Legende, Autor, Dozent, Coach: Hier geht es zur Homepage von Michel Groß
Gab es zu Ihrer Zeit Mentaltraining im Schwimmen?
Groß: Nicht systematisch. Letztlich ist es im Sport so, dass die guten Trainer eben mehr sind als nur "Trainer". Deswegen trifft es das englische Wort "Coach" auch wesentlich besser. Wenn Sie in England oder den USA "Trainer" sagen, denkt man, Sie meinen den Masseur. Ein Pep Guardiola sagt seinen Spielern nicht, wie sie kicken sollen, sondern er holt das Beste aus ihnen raus. Insbesondere wenn man älter wird, braucht man das: Menschen, die einem neue Wege aufzeigen, Zuversicht geben und die Möglichkeit, sich selbst auch zu überraschen.
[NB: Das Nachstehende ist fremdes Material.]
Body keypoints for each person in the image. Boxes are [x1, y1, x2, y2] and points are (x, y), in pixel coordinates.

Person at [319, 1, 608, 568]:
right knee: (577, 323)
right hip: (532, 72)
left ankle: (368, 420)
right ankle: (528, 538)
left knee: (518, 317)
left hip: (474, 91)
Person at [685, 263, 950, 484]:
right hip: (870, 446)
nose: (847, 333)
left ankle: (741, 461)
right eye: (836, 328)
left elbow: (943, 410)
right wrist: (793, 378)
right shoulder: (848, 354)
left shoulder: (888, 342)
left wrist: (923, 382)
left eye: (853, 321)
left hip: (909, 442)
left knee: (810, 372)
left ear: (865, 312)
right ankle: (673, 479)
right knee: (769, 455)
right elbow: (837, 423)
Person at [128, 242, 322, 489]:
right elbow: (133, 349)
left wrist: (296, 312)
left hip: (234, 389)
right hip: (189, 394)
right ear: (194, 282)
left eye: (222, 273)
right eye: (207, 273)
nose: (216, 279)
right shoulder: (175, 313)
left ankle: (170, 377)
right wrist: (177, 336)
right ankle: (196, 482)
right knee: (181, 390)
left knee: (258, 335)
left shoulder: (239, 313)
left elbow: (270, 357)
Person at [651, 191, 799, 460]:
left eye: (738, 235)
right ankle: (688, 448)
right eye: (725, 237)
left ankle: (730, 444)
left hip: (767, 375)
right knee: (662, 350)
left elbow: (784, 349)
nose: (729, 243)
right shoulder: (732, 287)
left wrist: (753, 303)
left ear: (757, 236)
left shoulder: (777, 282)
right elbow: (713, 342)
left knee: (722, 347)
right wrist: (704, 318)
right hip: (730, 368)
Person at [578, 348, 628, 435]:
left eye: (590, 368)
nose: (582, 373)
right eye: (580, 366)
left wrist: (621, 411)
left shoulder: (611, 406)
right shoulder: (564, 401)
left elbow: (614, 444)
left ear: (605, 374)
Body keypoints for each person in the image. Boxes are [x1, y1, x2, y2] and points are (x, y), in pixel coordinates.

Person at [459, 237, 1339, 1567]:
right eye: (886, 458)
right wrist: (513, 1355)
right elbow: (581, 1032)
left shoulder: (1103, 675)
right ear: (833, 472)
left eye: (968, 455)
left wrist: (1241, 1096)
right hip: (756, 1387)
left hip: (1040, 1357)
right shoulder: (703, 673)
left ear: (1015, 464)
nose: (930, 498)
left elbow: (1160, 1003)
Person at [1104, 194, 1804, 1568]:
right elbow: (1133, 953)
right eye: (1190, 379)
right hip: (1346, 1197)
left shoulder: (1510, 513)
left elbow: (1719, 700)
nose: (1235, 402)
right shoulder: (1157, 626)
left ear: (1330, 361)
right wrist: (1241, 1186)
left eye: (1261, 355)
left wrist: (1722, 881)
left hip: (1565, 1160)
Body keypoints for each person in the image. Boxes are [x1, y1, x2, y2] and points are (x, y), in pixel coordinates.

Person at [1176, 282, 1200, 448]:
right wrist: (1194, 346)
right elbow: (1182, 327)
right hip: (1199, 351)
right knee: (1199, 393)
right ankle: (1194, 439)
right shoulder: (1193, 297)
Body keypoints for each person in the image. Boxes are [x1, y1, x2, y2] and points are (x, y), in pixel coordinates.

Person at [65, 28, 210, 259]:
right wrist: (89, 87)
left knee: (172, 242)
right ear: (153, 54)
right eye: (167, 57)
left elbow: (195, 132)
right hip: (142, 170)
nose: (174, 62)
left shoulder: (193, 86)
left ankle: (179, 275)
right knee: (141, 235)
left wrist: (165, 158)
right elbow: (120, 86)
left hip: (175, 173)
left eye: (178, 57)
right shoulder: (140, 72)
Sie hätten schon 1984 einen anderen Weg einschlagen können. Nach den Spielen von L.A. stand nämlich Ion Tiriac vor ihrer Tür, der damalige Manager von Boris Becker. Er wollte Sie von sämtlichen Geldsorgen befreien.
Beckers erster Wimbledon-Erfolg: "Tiriac war alles scheißegal"
Groß: Richtig. Ion Tiriac war ja immer sehr direkt, um nicht zu sagen schroff. Aber auch der beste Manager, den sich Becker in der damaligen Zeit hätte vorstellen können. Schon damals hatte er diese ganz spezielle Aura. Er sagte im Originalton: "Ich kann dafür sorgen, dass du nie mehr in deinem Leben arbeiten musst. Ich habe nur eine Bedingung: 100 Prozent Sport."
Wie haben Sie geantwortet?
Groß: Ich sagte: "Nein, 100 Prozent Sport will ich nicht." Bei der Bundeswehr wäre das noch einigermaßen gegangen, aber danach wollte ich ja studieren. Trotzdem: Es war ein super Gespräch, weil er ganz klar gesagt hat: Das ist dein Potenzial, wenn du es so und so machst. Das ist der Weg A. Aber ich habe eine ganz normale bürgerliche Laufbahn eingeschlagen. Weg B, wenn man so will.